Bildung im 21. Jahrhundert

Bildung beginnt nicht erst mit der Einschulung und endet auch nicht mit dem Schulabschluss. Sie ist vielmehr ein lebenslanger Prozess. Diese in den letzten Jahren durch wissenschaftliche Studien belegte Erkenntnis beschäftigte 45 politisch interessierte junge Menschen aus Nordrhein-Westfalen im Rahmen des Seminars „Bildung im 21.Jahrhundert“, das die Karl-Arnold-Stiftung in Königswinter durchführte.

Experten aus Politik und Verbänden präsentierten Hintergründe und Einschätzungen zu den Themen „Frühkindliche Bildung“, „Integration und Inklusion“, „NRW nach dem Schulkonsens“, „Hochschulpolitik in Bund und Land“ und „Die Zukunft der beruflichen Bildung“. Im Anschluss an die Referate wurde in drei Arbeitsgruppen diskutiert und ein Katalog von Forderungen und Maßnahmen erarbeitet. Ihre Ergebnisse stellten die Gruppen in einer Abschlussrunde vor, in der eine „Bildungsagenda 2020“ erstellt wurde.

Sehr kontrovers war das Thema frühkindliche Bildung. Hier galt es, den Wunsch nach vorschulischer Erziehung durch die Familie und einer Kindergartenpflicht zur Erreichung gleicher Bildungsstandards zu Schulbeginn gegeneinander abzuwägen. Es wurde schließlich ein Modell vorgeschlagen, bei dem ein beitragsfreier Kindergartenbesuch Pflicht ist, Eltern aber bei einer für das Kind positiven Familiensituation Ausnahmen hiervon beantragen können.   

Vor dem Hintergrund eigener Erfahrungen entwickelten sich auch bei den Themen Schul- und Hochschulpolitik lebhafte Debatten. Für weiterführende Schulen wurde neben einer besseren berufspraktischen Ausbildung der Lehrer und regelmäßiger unangekündigter Überprüfung ihrer Eignung die Zulassung von Gastdozenten aus der Wirtschaft für höhere Klassen gefordert.

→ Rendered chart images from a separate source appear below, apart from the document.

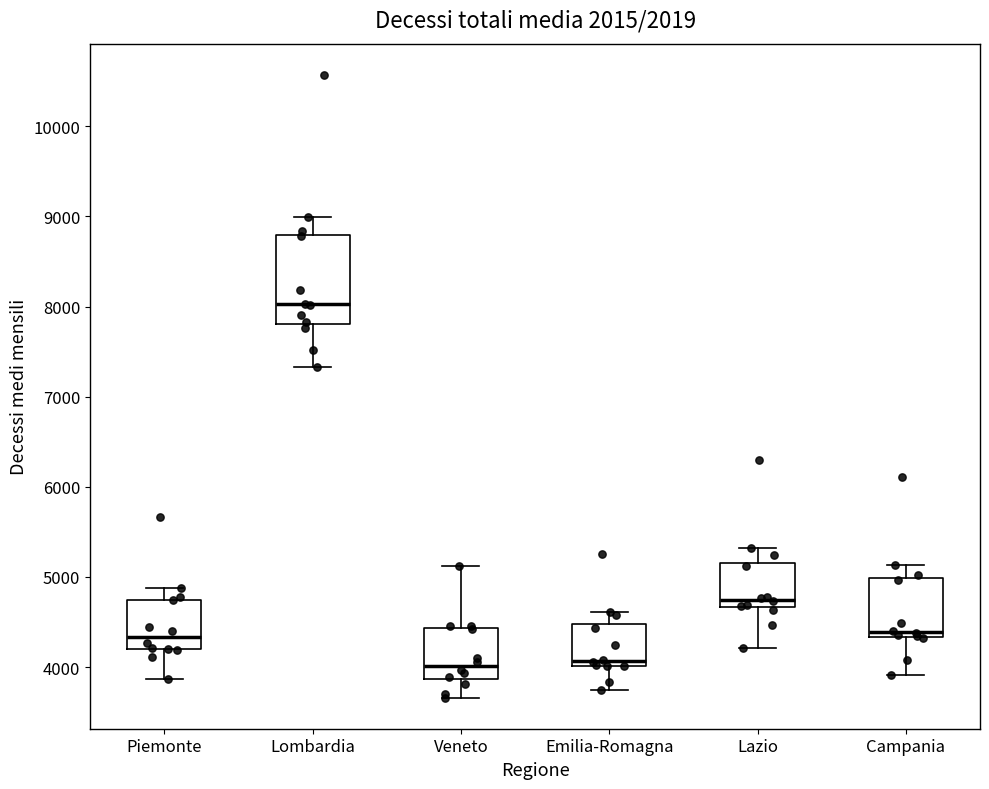

Where is the lower edge of the box for Lombardia on the y-axis? The values are not printed on the chart, so give them approximately, as read against the axis.

7800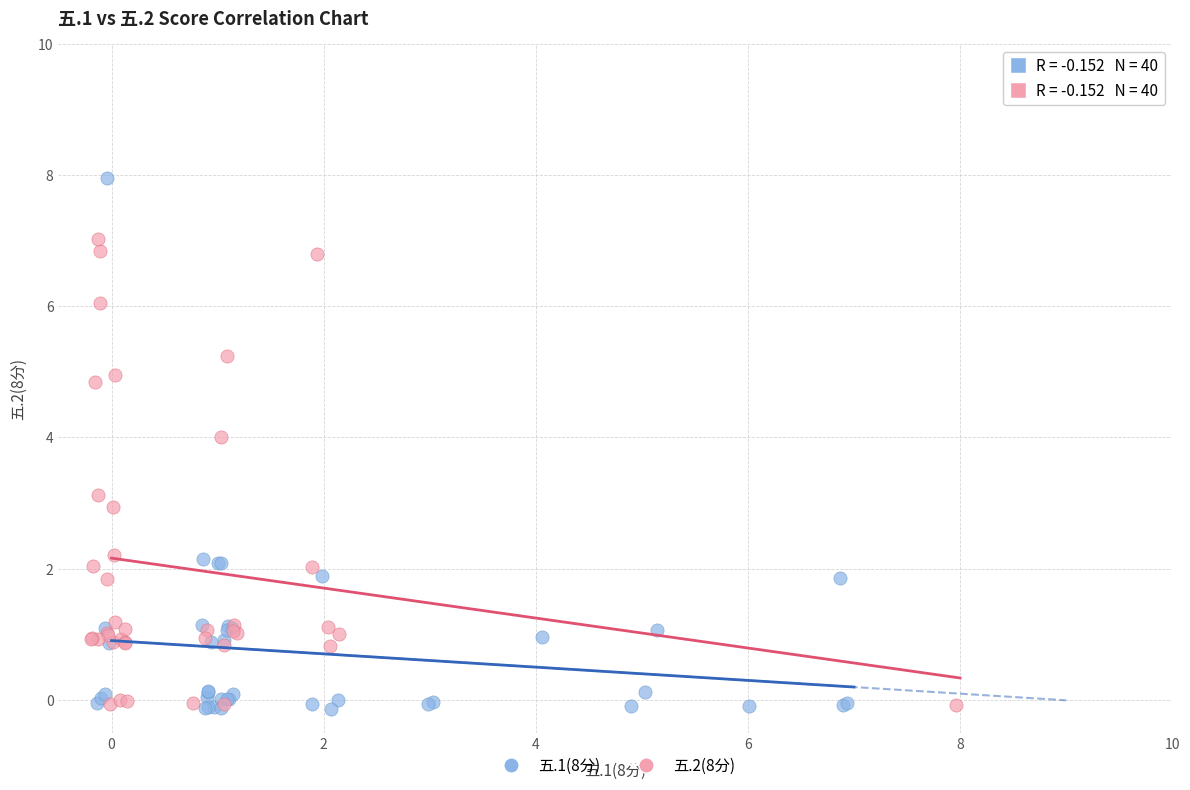

Which series contains the highest Y value?

五.1(8分)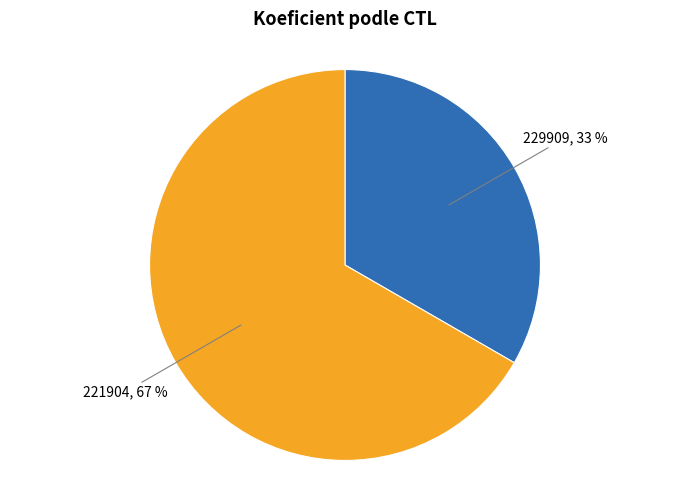

What percentage is the 229909 slice, to the nearest percent?

33%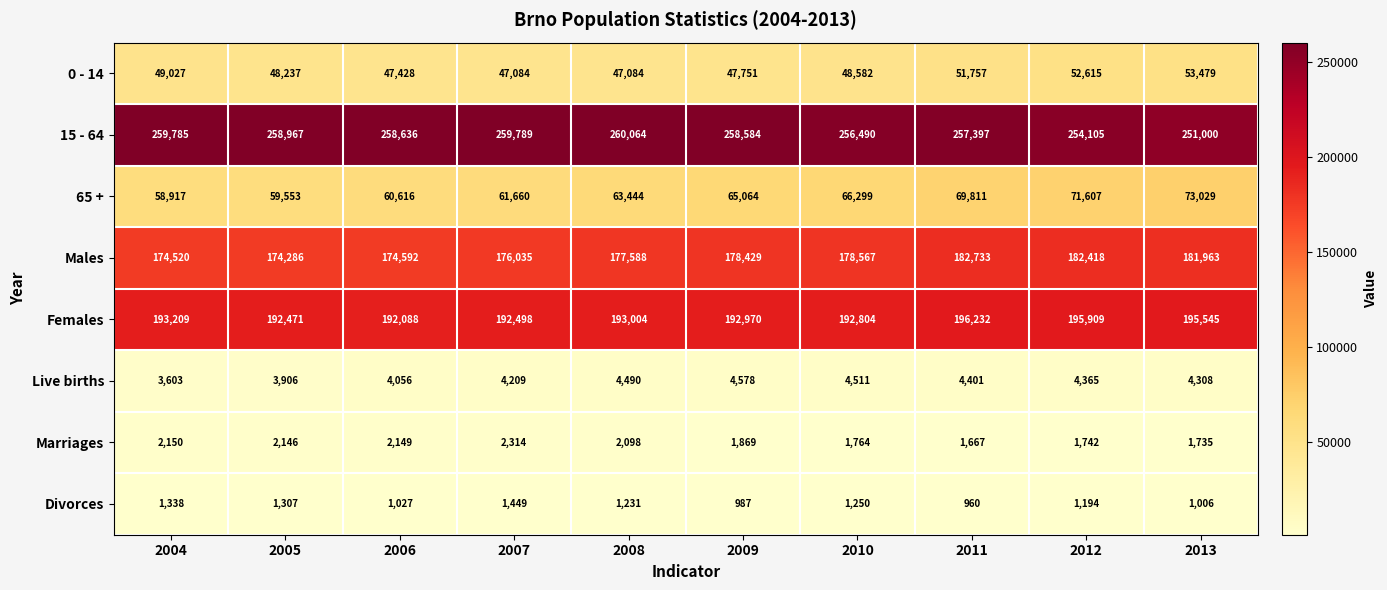

At which category is the sum across all series the highest?

2011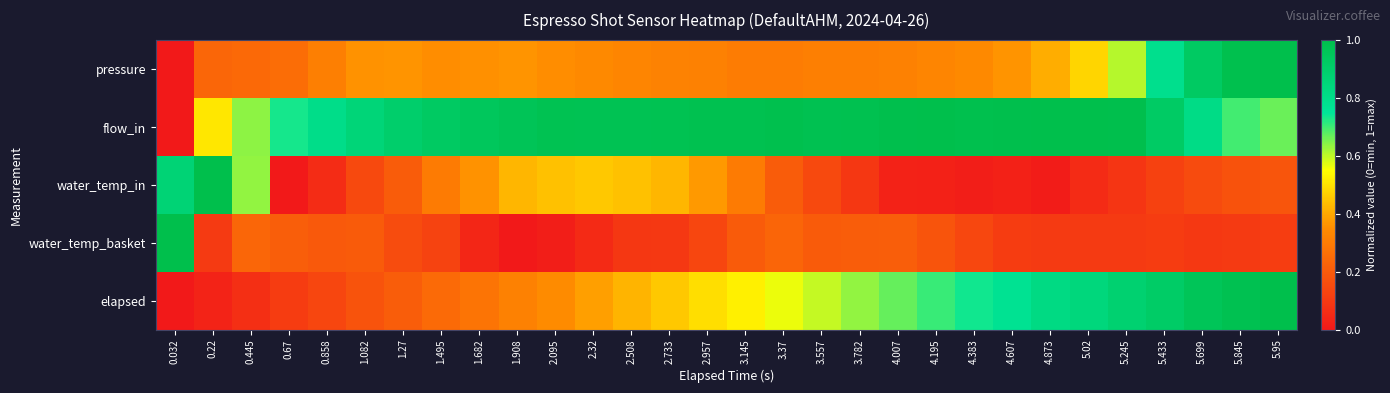

What is the spread (max minus min) of values at 2.095?

1.0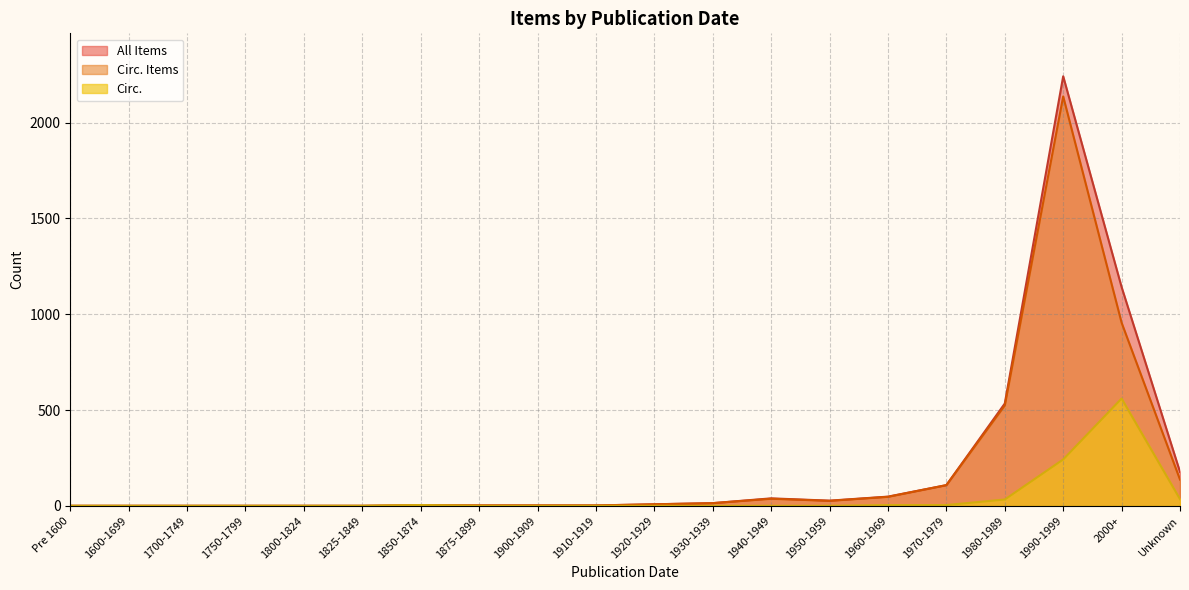

What is the sum of all Circ. values?

882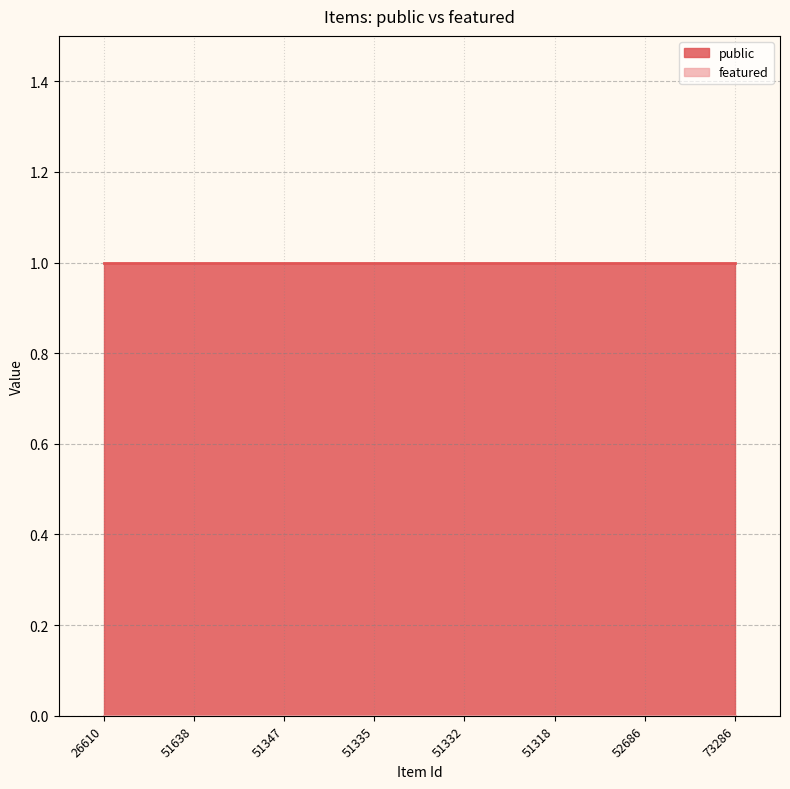

Reading right to left, extract all data points from this chart.

public: 73286=1	52686=1	51318=1	51332=1	51335=1	51347=1	51638=1	26610=1
featured: 73286=0	52686=0	51318=0	51332=0	51335=0	51347=0	51638=0	26610=0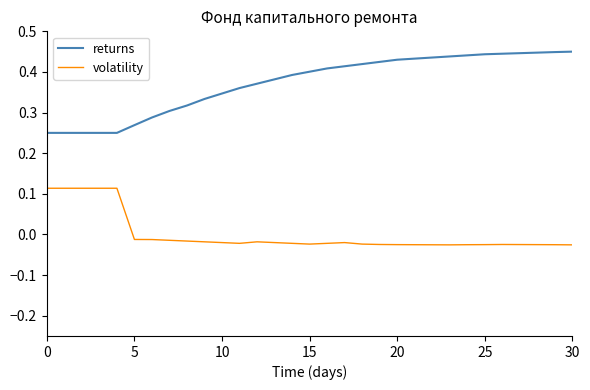

Rank the series by their average value, from lowest to highest.

volatility, returns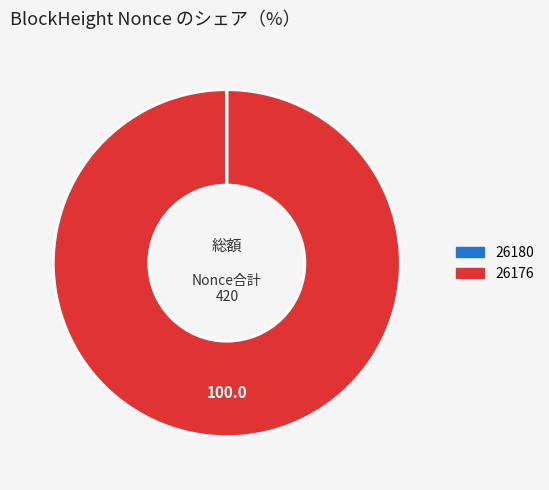

Is there a majority slice in this chart?

Yes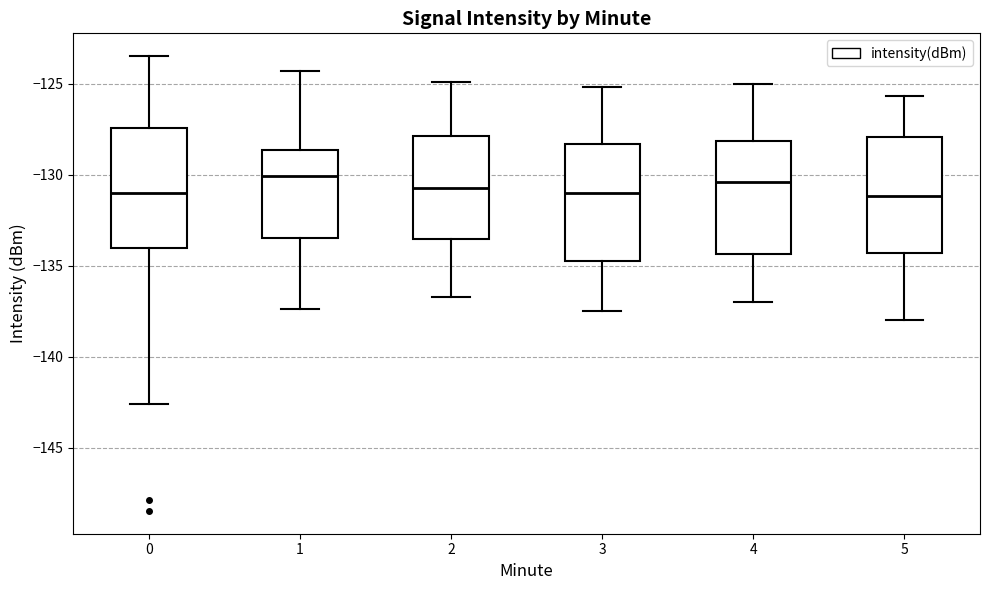

Reading left to right, transcribe this box plot: for each box, give where its median line is, the range the box spans, and where its two whiskers end, as read against the y-axis. The values are not printed on the chart, so give them approximately, as read against the axis.

0: median -131.0, box -134.0 to -127.5, whiskers -142.5 to -123.5
1: median -130.0, box -133.5 to -128.5, whiskers -137.5 to -124.5
2: median -130.5, box -133.5 to -128.0, whiskers -136.5 to -125.0
3: median -131.0, box -134.5 to -128.5, whiskers -137.5 to -125.0
4: median -130.5, box -134.5 to -128.0, whiskers -137.0 to -125.0
5: median -131.0, box -134.5 to -128.0, whiskers -138.0 to -125.5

Die Vergabe von Studienplätzen sollte außerdem nicht alleine aufgrund von Schulnoten erfolgen, auch soziale Kompetenzen und für den Studiengang relevante Praktika sollten anerkannt werden. Um einheitliche Inhalte und Abschlüsse in Schule und Hochschule zu gewährleisten, forderten die Teilnehmer eine allgemeine Richtlinienkompetenz des Bundes in der Bildungspolitik.

Einigkeit bestand im Hinblick auf das Thema Inklusion. Sie wurde als für alle Lebensbereiche wichtig erkannt, da hierdurch Menschen mit Handicap in die Gesellschaft integriert und die sozialen Kompetenzen aller Beteiligten verbessert werden. Daher sollte sie essentieller Bestandteil aller Bildungseinrichtungen sein.    

Um alle Themen erschöpfend zu behandeln reichte ein Wochenende leider nicht aus. Die Tagungsleitung verabredete daher mit den Teilnehmern, die vorläufige „Bildungsagenda 2020“ aufzuarbeiten und Ihnen zur weiteren Diskussion in einer Mailgruppe zuzuschicken.